> _Your task_:
The answer consists solely of the lines running from the one with "Wage and Salary, ALASKA: 700000 -> 408065" through the final line below, transcribed exactly and without any pictures.

*** Material for the task Section Begins ***

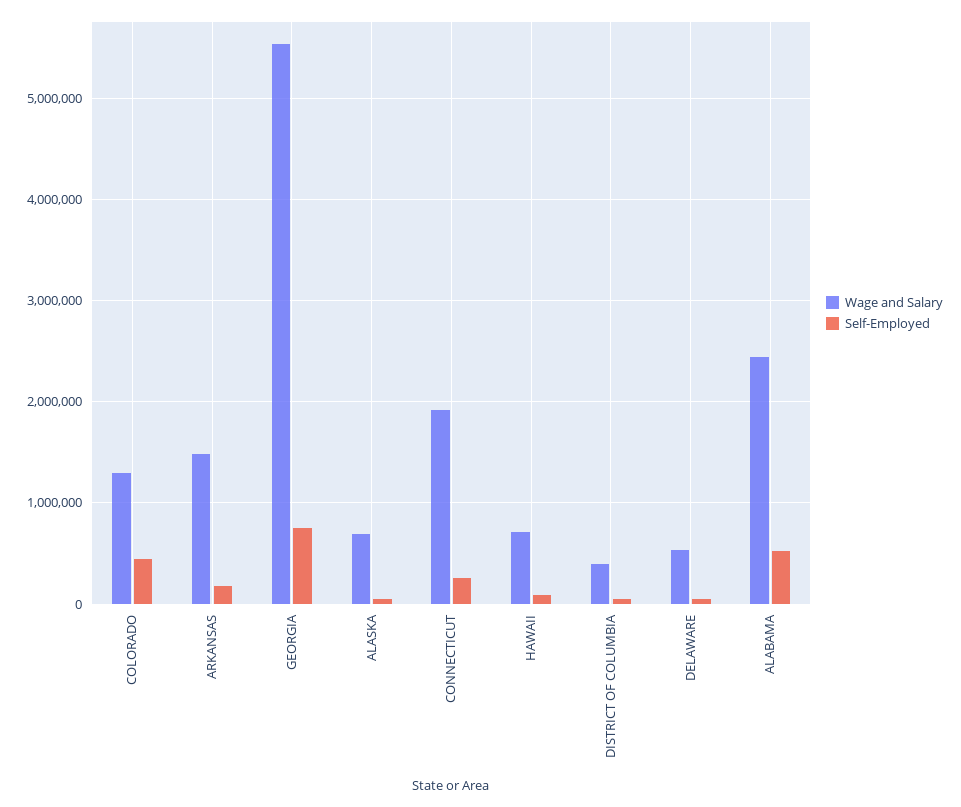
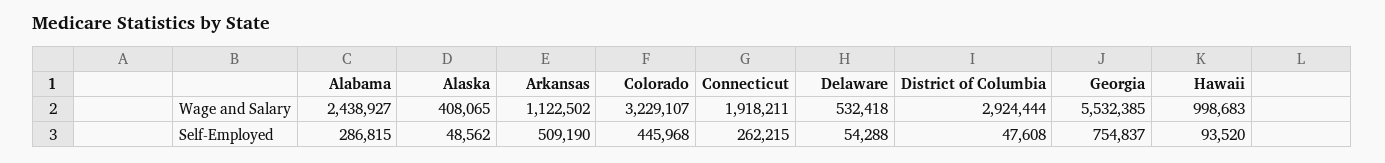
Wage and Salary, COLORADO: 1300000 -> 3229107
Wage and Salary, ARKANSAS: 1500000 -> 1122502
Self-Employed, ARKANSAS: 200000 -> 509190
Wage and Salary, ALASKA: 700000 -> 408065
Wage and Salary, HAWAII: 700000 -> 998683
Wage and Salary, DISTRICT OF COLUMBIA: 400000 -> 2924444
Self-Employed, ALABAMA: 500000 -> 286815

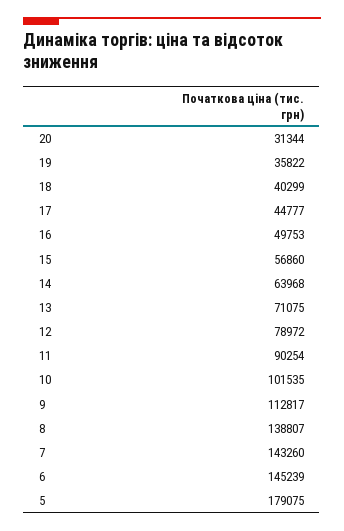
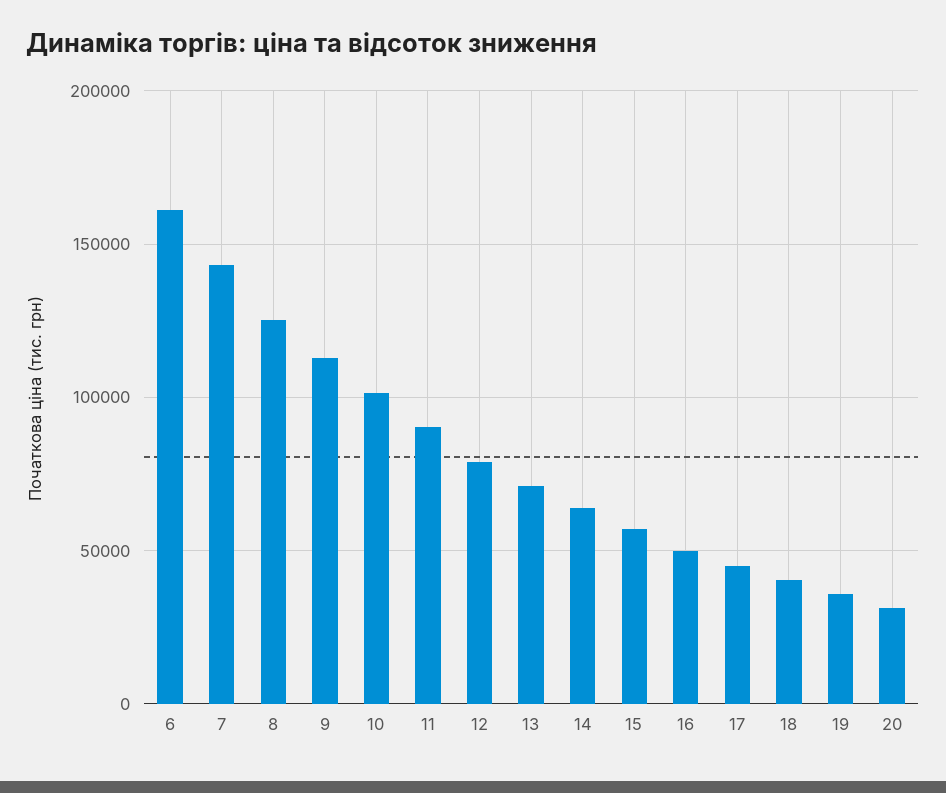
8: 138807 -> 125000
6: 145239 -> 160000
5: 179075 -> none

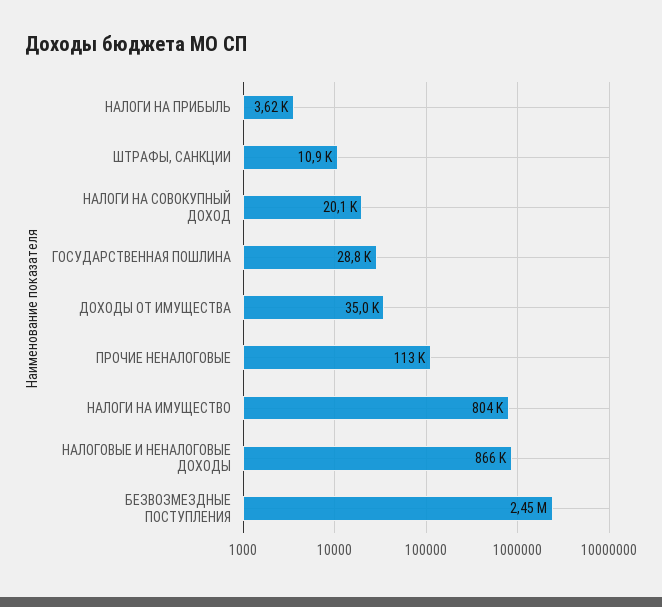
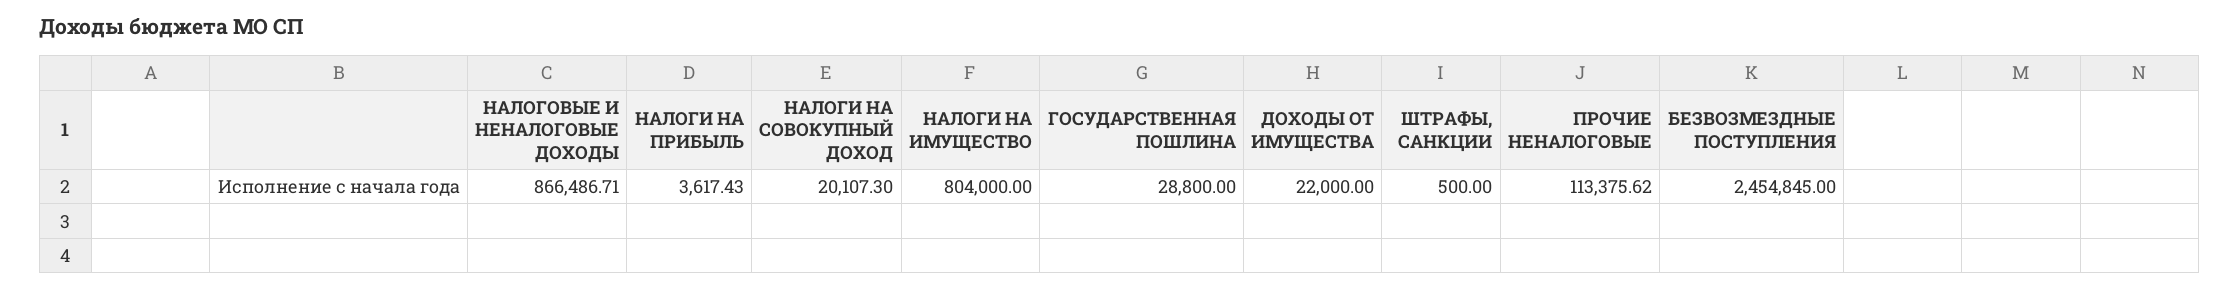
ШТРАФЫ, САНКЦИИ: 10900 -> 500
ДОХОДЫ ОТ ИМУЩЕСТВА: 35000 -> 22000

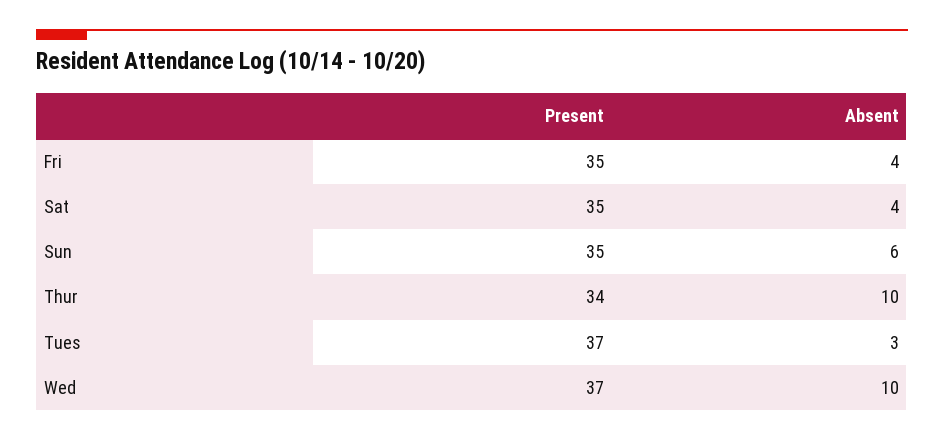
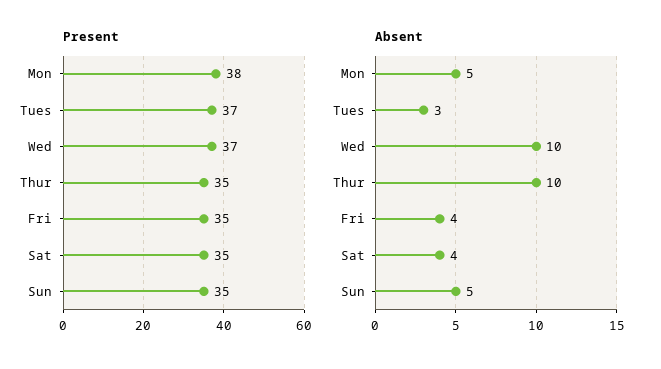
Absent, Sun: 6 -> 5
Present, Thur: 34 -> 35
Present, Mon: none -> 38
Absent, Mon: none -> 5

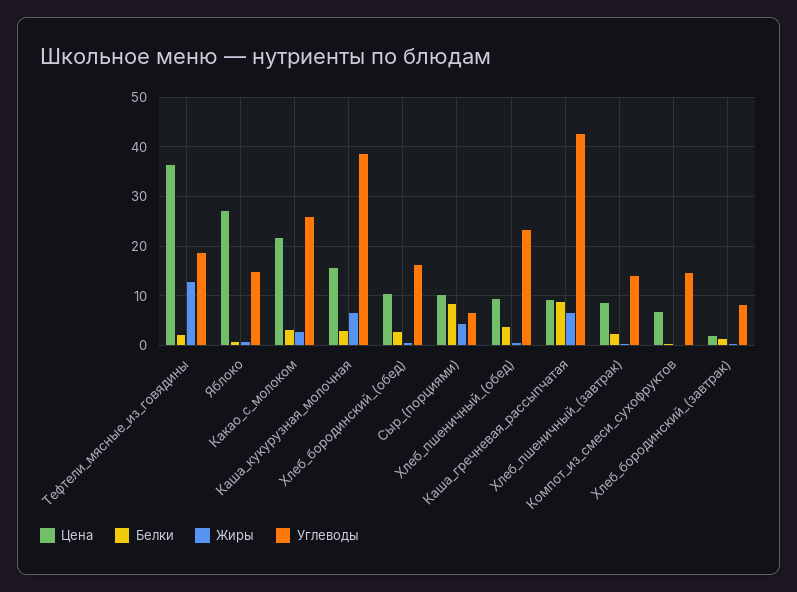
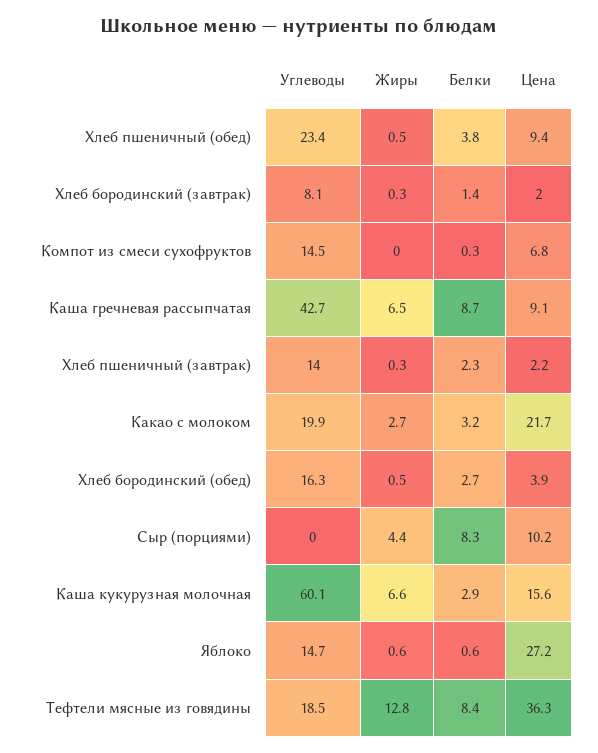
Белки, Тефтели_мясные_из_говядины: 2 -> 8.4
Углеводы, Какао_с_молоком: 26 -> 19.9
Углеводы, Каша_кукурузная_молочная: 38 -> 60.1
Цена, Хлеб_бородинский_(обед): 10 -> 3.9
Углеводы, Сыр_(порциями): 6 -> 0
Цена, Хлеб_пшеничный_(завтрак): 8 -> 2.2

*** Material for the task Section Ends ***

> _Solution for this problem_:
Wage and Salary, ALASKA: 700000 -> 408065
Wage and Salary, HAWAII: 700000 -> 998683
Wage and Salary, DISTRICT OF COLUMBIA: 400000 -> 2924444
Self-Employed, ALABAMA: 500000 -> 286815

8: 138807 -> 125000
6: 145239 -> 160000
5: 179075 -> none

ШТРАФЫ, САНКЦИИ: 10900 -> 500
ДОХОДЫ ОТ ИМУЩЕСТВА: 35000 -> 22000

Absent, Sun: 6 -> 5
Present, Thur: 34 -> 35
Present, Mon: none -> 38
Absent, Mon: none -> 5

Белки, Тефтели_мясные_из_говядины: 2 -> 8.4
Углеводы, Какао_с_молоком: 26 -> 19.9
Углеводы, Каша_кукурузная_молочная: 38 -> 60.1
Цена, Хлеб_бородинский_(обед): 10 -> 3.9
Углеводы, Сыр_(порциями): 6 -> 0
Цена, Хлеб_пшеничный_(завтрак): 8 -> 2.2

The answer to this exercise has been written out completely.